*What is required*.
Which lines run from the line with "nose: (1321, 437)" through the line with "left back paw: (902, 1067)" in the entries below? Print them exactly, both ends included, and nothing more.

# # # # # # #

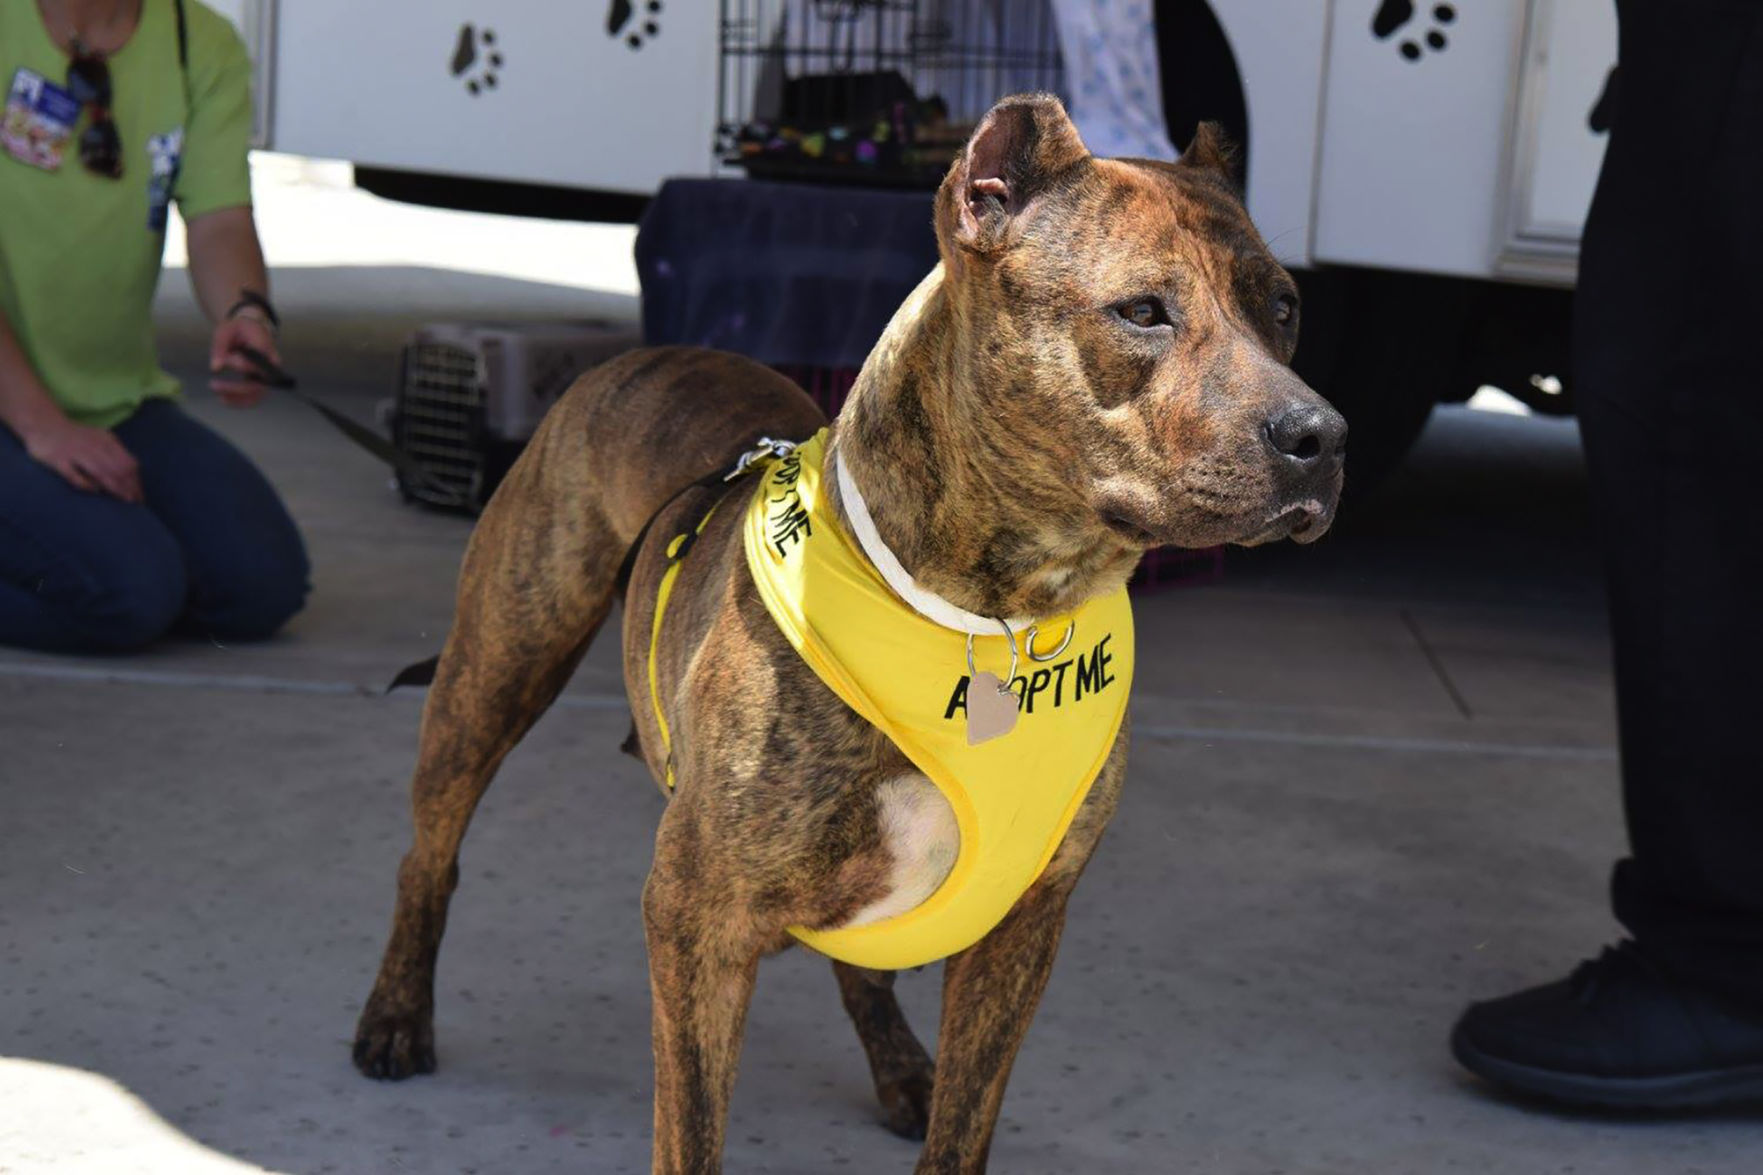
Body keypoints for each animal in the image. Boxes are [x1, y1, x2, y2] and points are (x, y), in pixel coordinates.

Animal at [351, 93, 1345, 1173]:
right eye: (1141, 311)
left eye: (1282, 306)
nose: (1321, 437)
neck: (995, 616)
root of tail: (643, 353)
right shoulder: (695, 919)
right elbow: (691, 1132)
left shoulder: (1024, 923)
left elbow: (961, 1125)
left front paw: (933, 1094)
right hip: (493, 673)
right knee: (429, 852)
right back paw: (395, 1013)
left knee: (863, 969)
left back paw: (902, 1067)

# # # # # # #

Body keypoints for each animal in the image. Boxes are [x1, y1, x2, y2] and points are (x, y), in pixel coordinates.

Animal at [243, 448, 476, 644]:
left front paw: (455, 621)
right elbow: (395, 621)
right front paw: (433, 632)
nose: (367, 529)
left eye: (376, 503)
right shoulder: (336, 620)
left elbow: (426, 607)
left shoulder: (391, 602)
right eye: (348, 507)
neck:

# # # # # # #

*Response to this exercise*.
nose: (1321, 437)
neck: (995, 616)
root of tail: (643, 353)
right shoulder: (695, 919)
right elbow: (691, 1132)
left shoulder: (1024, 923)
left elbow: (961, 1125)
left front paw: (933, 1094)
right hip: (493, 673)
right knee: (429, 852)
right back paw: (395, 1013)
left knee: (863, 969)
left back paw: (902, 1067)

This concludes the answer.